1. Mercurial failed to start due to the PYTHONPATH. Have to install Mercurial in Windows, then get the galaxy distribution.
2. Can not access Galaxy using web browser outside the host machine which blocked ports like 8080.



Saturday, June 5, 2010

Multi-thread and Multi-process

Requirement:

Given a huge (~tens of G) FASTQ file from Illunima NGS, align the short sequences in the FASTQ file to a reference genome. Because the file is too huge, so it should be splitted into small segments then assign the small segments to parallel alignment using a multiple CPU SMP or multiple core CPU.

My current solution:
1. Split the big file on-the-fly
2. Using "multiprocessing" and "subprocess" to do the work

Made some preliminary test code on my desktop, which seems promising. The code should be finished in 3 days if everything goes well.



Yesterday I was working on a test code to parallel the executation og

Friday, June 4, 2010

Python 2.6.5 failed to make on Linux

Failed to find the necessary bits to build these modules:
bsddb185 dl imageop
sunaudiodev
To find the necessary bits, look in setup.py in detect_modules() for the module's name.
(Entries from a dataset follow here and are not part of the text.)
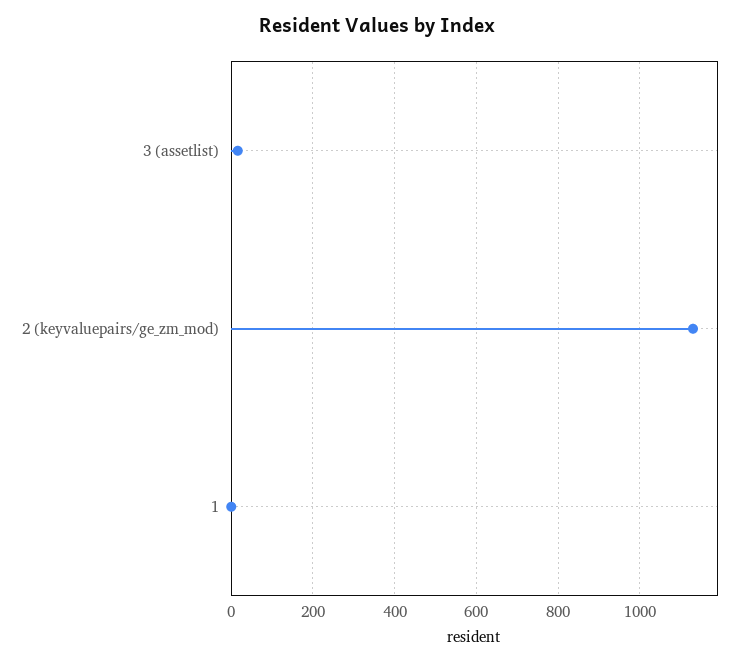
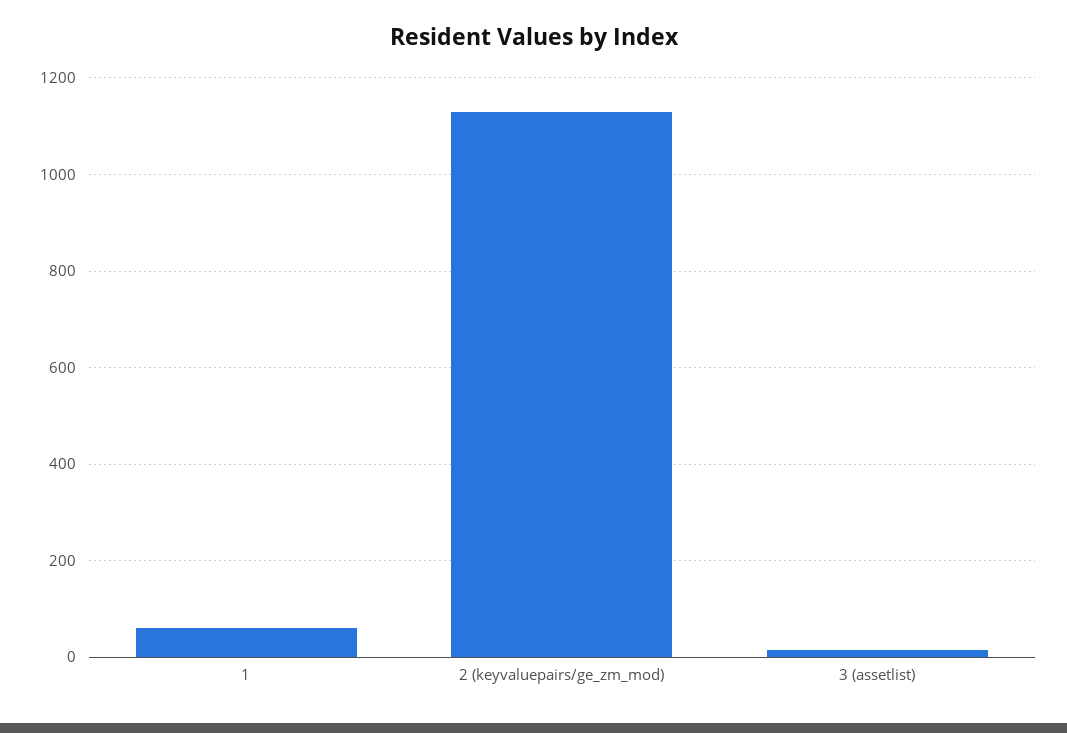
1: 0 -> 60

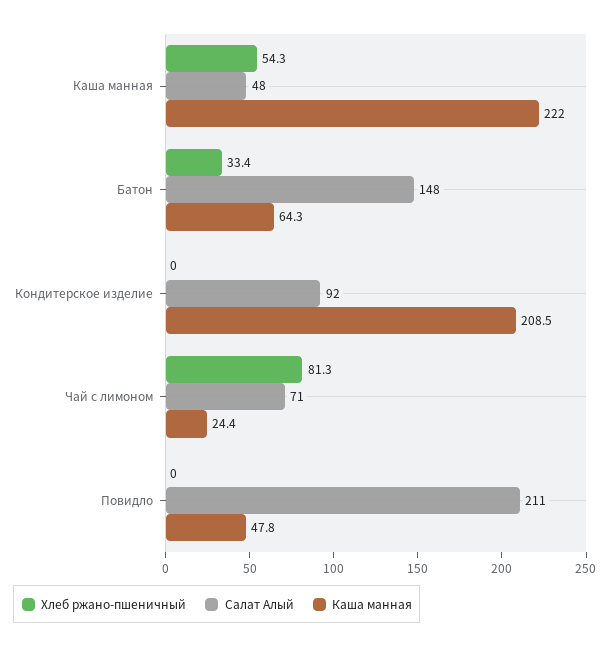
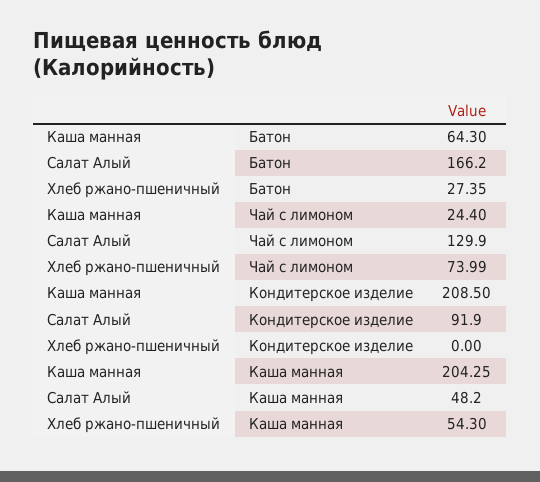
Каша манная, Каша манная: 222 -> 204.25
Хлеб ржано-пшеничный, Батон: 33.4 -> 27.35
Салат Алый, Батон: 148 -> 166.2
Хлеб ржано-пшеничный, Чай с лимоном: 81.3 -> 73.99
Салат Алый, Чай с лимоном: 71 -> 129.9
Хлеб ржано-пшеничный, Повидло: 0 -> none
Салат Алый, Повидло: 211 -> none
Каша манная, Повидло: 47.8 -> none

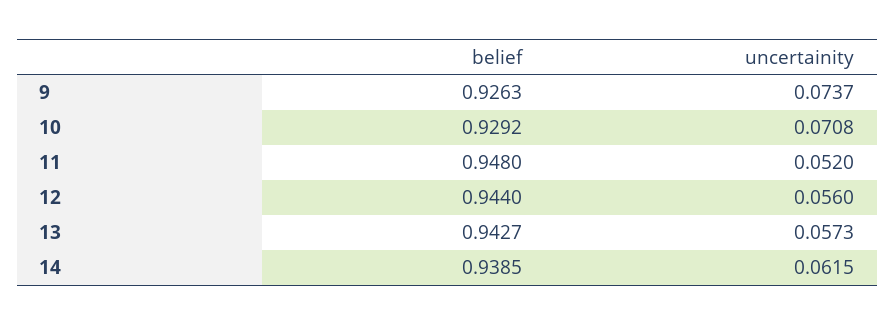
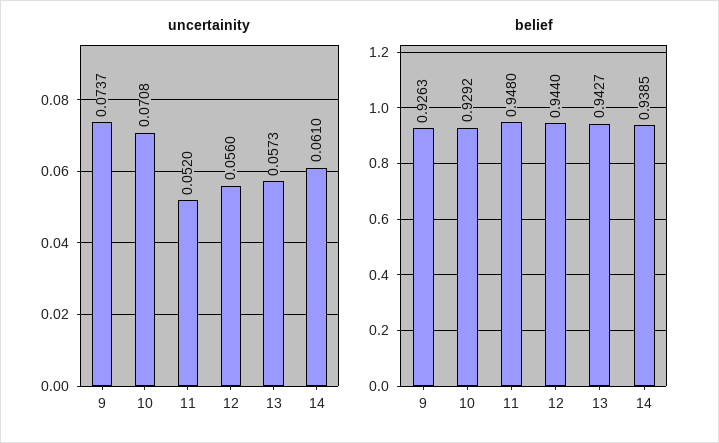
uncertainity, 14: 0.0615 -> 0.061

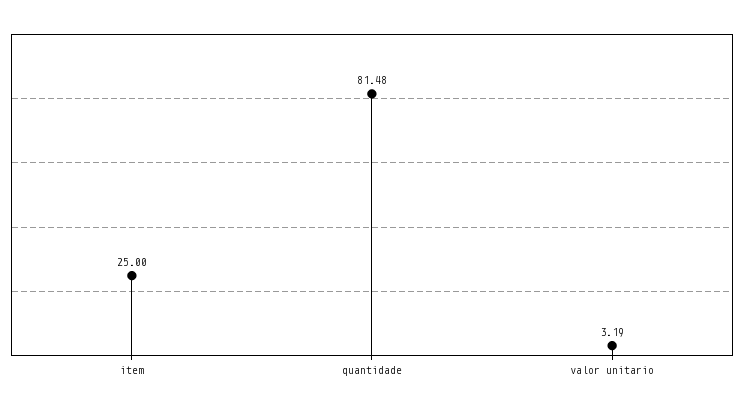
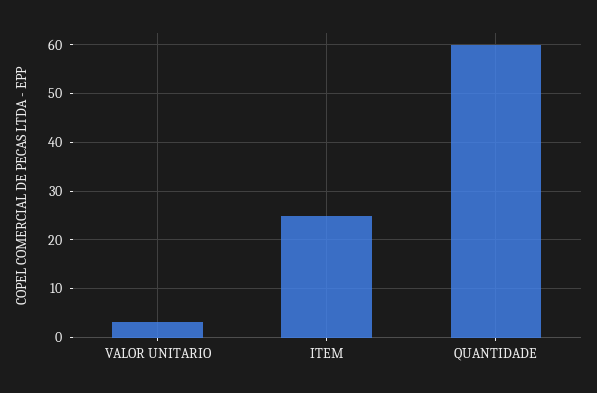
quantidade: 81.48 -> 60

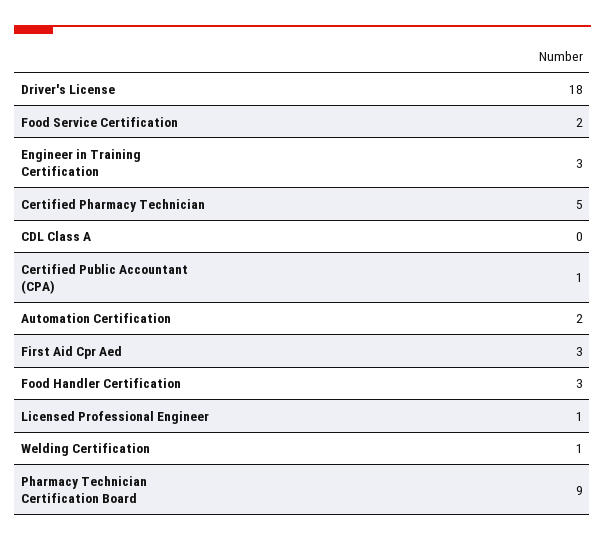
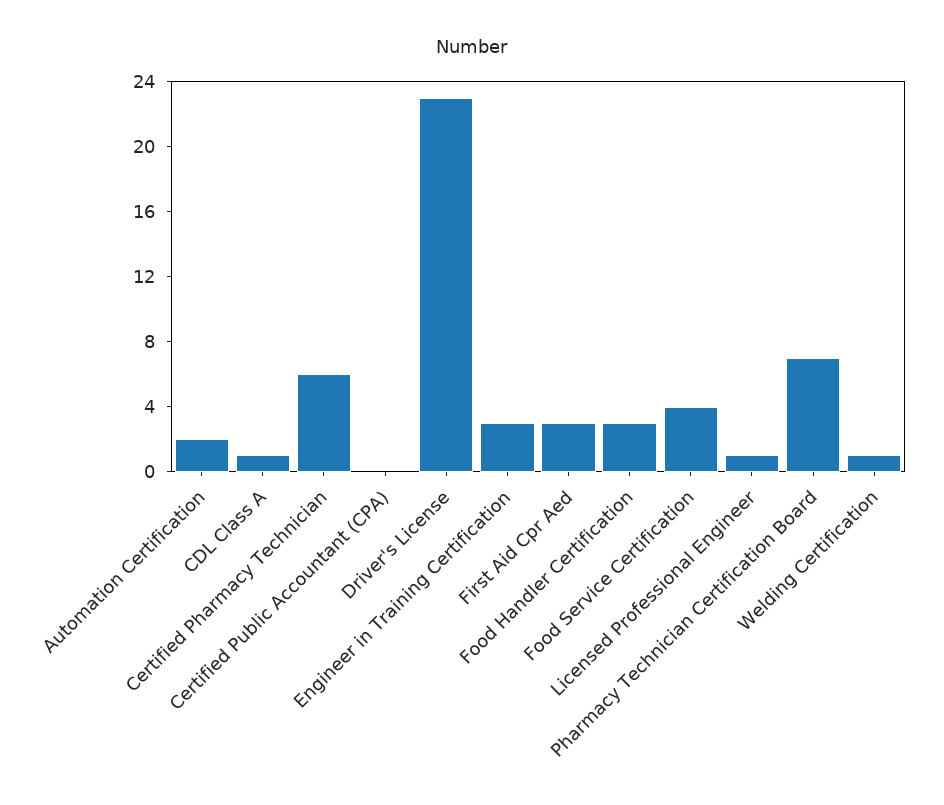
Driver's License: 18 -> 23
Food Service Certification: 2 -> 4
Certified Pharmacy Technician: 5 -> 6
CDL Class A: 0 -> 1
Certified Public Accountant (CPA): 1 -> 0
Pharmacy Technician Certification Board: 9 -> 7

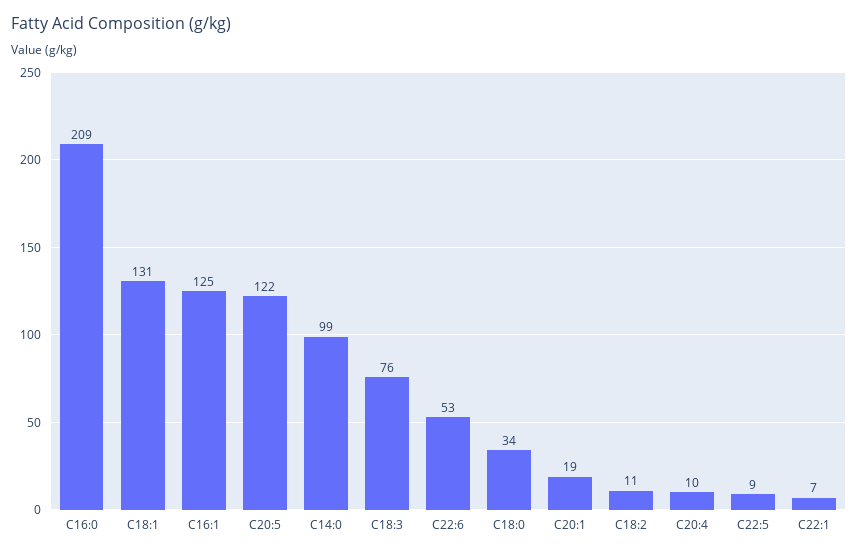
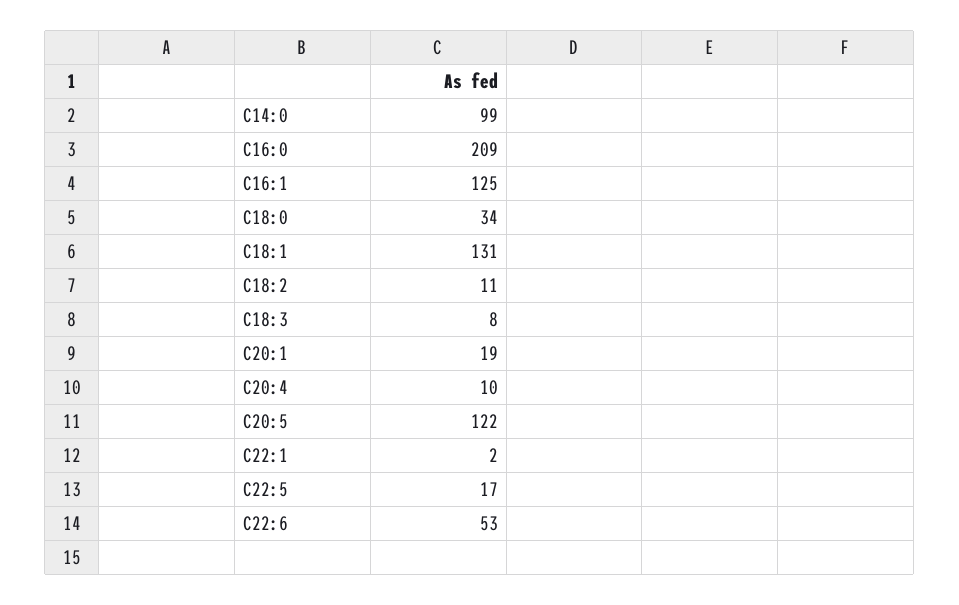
C18:3: 76 -> 8
C22:5: 9 -> 17
C22:1: 7 -> 2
Failed to build these modules:
binascii zlib

The binascii is required for pickle and thus all other libraries depend on the pickle.

Thursday, June 3, 2010

Alignment

Alignment is a process to align the sequence fragments to the reference sequence.

Many (at least 10) alignment software for NGS are available now including

etc...


Bioinformatics has a special collection of published papers/applications which were designed for various data analysis on NGS.


First

I started my new job in Bioinformatics Core Facility from June 1, 2010. Much of the future work will focus on the next generation sequencing(NGS) data analysis . So far I only know a little on what is NGS and now I am reading some papers and documents on the NGS to get some basic knowledge.